There's a fairly big gap between the Hill and the Cusack Stand.
It's well impressive though.
I expect TV stations to use the new boxes.
It will give a much better view of the rest of the ground.
It's just crying out for a global audiance beyond exiled GAA supporters.
Read something there last week that Arsenal are going to use the same pitch technology in their new Emirates Stadium. It will be interesting to see if the players slide around as much on that pitch. Poor old Pires will be like an auld wan on ice. :D
No change there then...Quote:
Originally Posted by Peadar
Peader,
I heard that what they are actually building beside the hill is a security control centre for the garda/emergency services etc.

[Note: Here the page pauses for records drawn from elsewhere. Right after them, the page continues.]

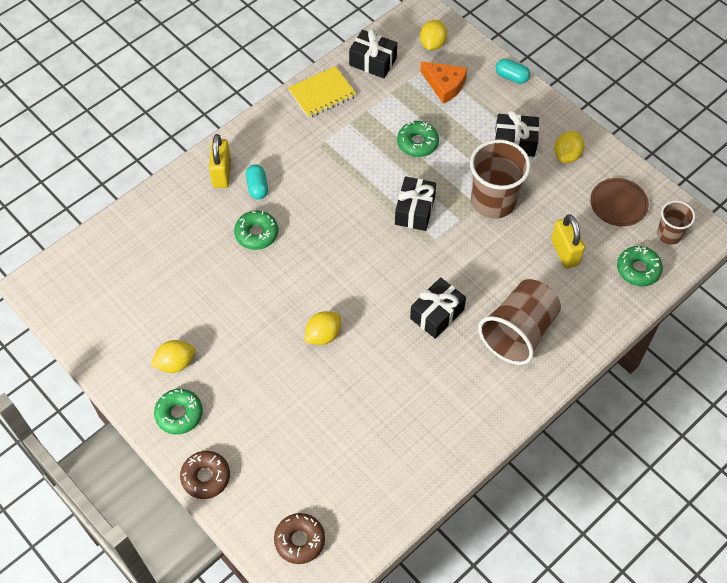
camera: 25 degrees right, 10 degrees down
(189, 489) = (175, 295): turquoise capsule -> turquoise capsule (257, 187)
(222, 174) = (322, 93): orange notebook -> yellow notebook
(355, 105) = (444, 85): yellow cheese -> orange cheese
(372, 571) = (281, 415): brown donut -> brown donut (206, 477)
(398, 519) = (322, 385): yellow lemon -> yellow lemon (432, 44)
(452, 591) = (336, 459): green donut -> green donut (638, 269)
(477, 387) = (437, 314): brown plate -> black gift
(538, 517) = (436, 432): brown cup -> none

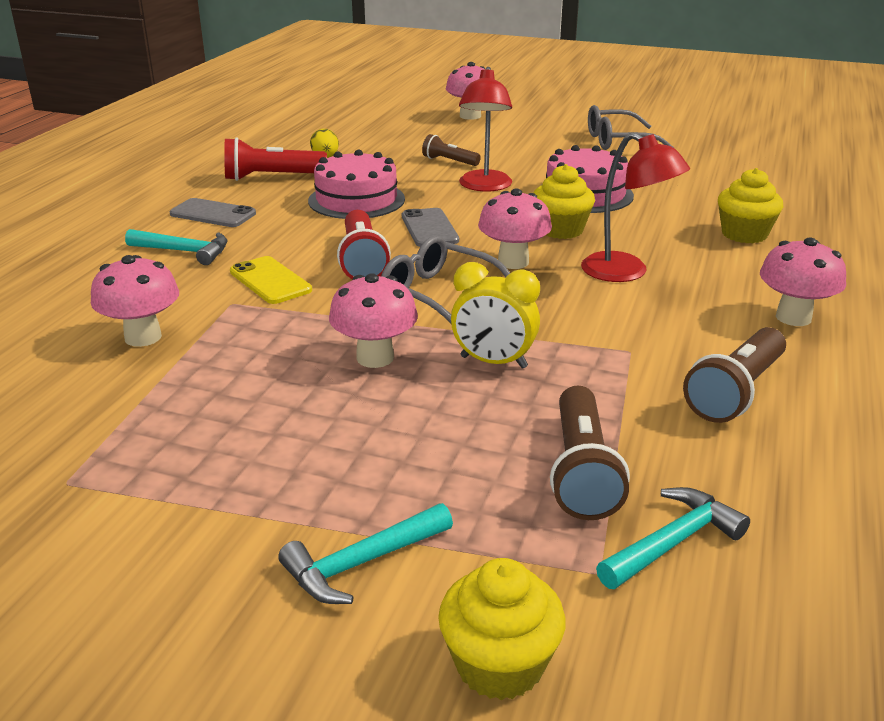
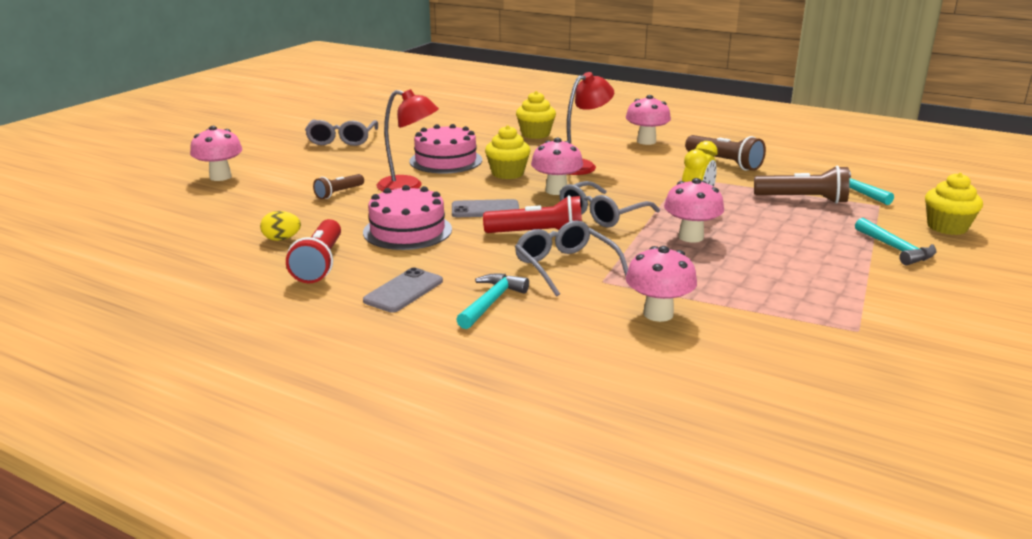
camera: 80 degrees left, 5 degrees down
(270, 281) = (565, 267): yellow phone -> grey glasses

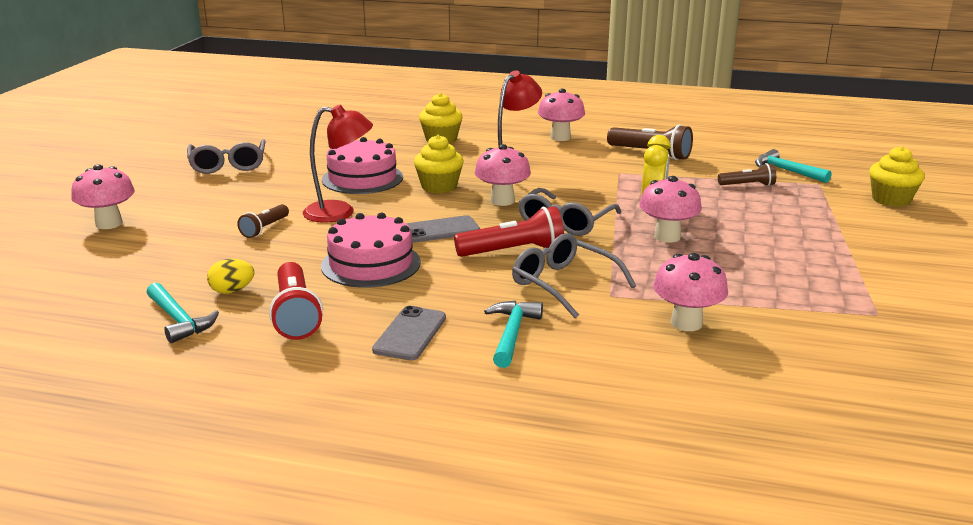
camera: 15 degrees left, 0 degrees up
(803, 199) = (748, 185): brown flashlight -> brown flashlight, size x0.60
(896, 249) = (861, 227): turquoise hammer -> turquoise hammer (179, 320)

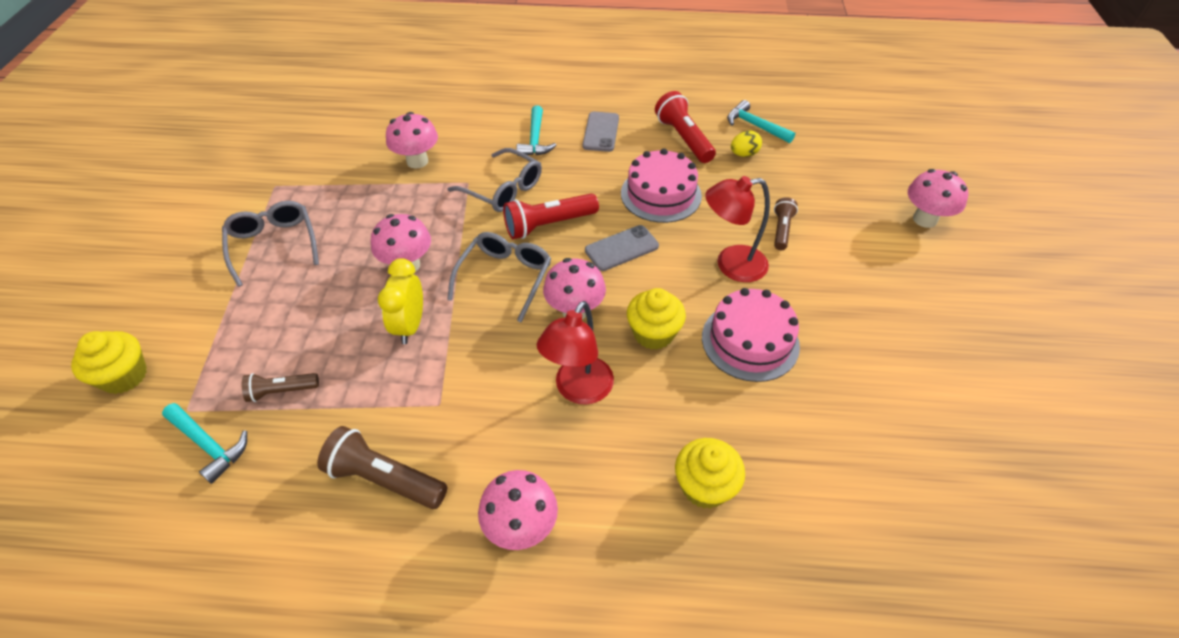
camera: 170 degrees right, 25 degrees up
(228, 165) = (932, 353): grey glasses -> grey glasses (273, 245)

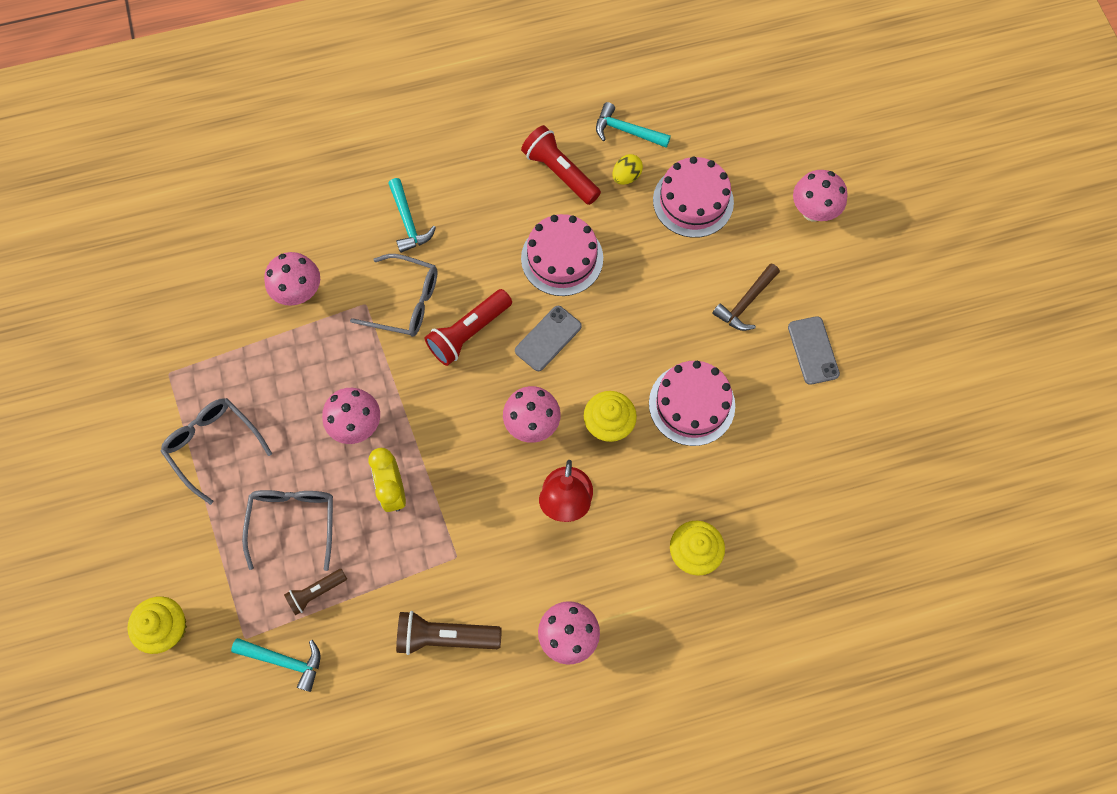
camera: 20 degrees left, 20 degrees up
(505, 277) = (454, 408): grey glasses -> grey glasses (293, 522)
(601, 132) = (472, 190): grey phone -> grey phone (813, 350)
(731, 265) = (653, 325): red lamp -> none
(781, 230) = (687, 267): brown flashlight -> none
(802, 184) = (693, 201): none -> pink cake
(835, 272) = (745, 303): none -> brown hammer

Spurs use the same crowd as the gaa do for their playing surface.I read in one of their programmes that they sent their head grounds man over to croker to have a look at the set up. We don't hear the spurs lads complaining. I was wondering is it just the way that its looked after thats the problem
I was on a tour of croker earlier in the year and the guide was constantly making swipes at other sports. I asked him about floodlights and he said that the stands were all wired up for lights.
Another guy asked him about soccer/rugby in croker and he was totally against it and he also said that they would have put up barbed for segregation of fans etc and that it would'nt work. I pointed out to him that i have been at many irish soccer games abroad over the years and have'nt seen barbed wire only a line of stewards segregating fans.
I suggested he should go to a soccer game aws it might broaden his horizens but that did'nt go down well with him
SuperDub
You're very probably right but there's 6 or 7 boxes so I doubt they'll need them all.Quote:
Originally Posted by SuperDub
I think Liverpool and Aston Villa use the same pitch technology too.